▸ **PROBLEM DETAILS**
Once every line in the data below has been checked for "identifiers", give the number of lines that hold it, and only that.

Page images and extracted text:
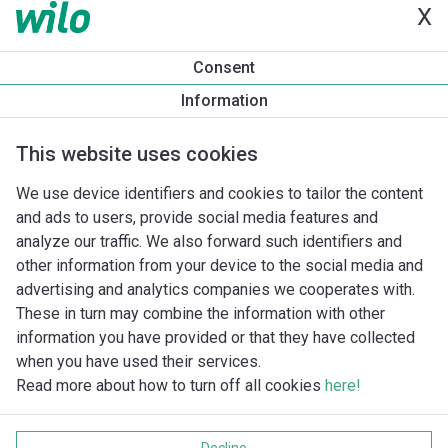
X
Produktinformation
Consent
Yonos MAXO-D 40/0,5-12
Information
Produktbeskrivelse
Monteringstilbehør
Automationstilbe
This website uses cookies
We use device identifiers and cookies to tailor the content
and ads to users, provide social media features and
analyze our traffic. We also forward such identifiers and
other information from your device to the social media and
advertising and analytics companies we cooperates with.
These in turn may combine the information with other
information you have provided or that they have collected
when you have used their services.
Read more about how to turn off all cookies
here!
Imprint
Databeskyttelse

▸ **REPLY**
2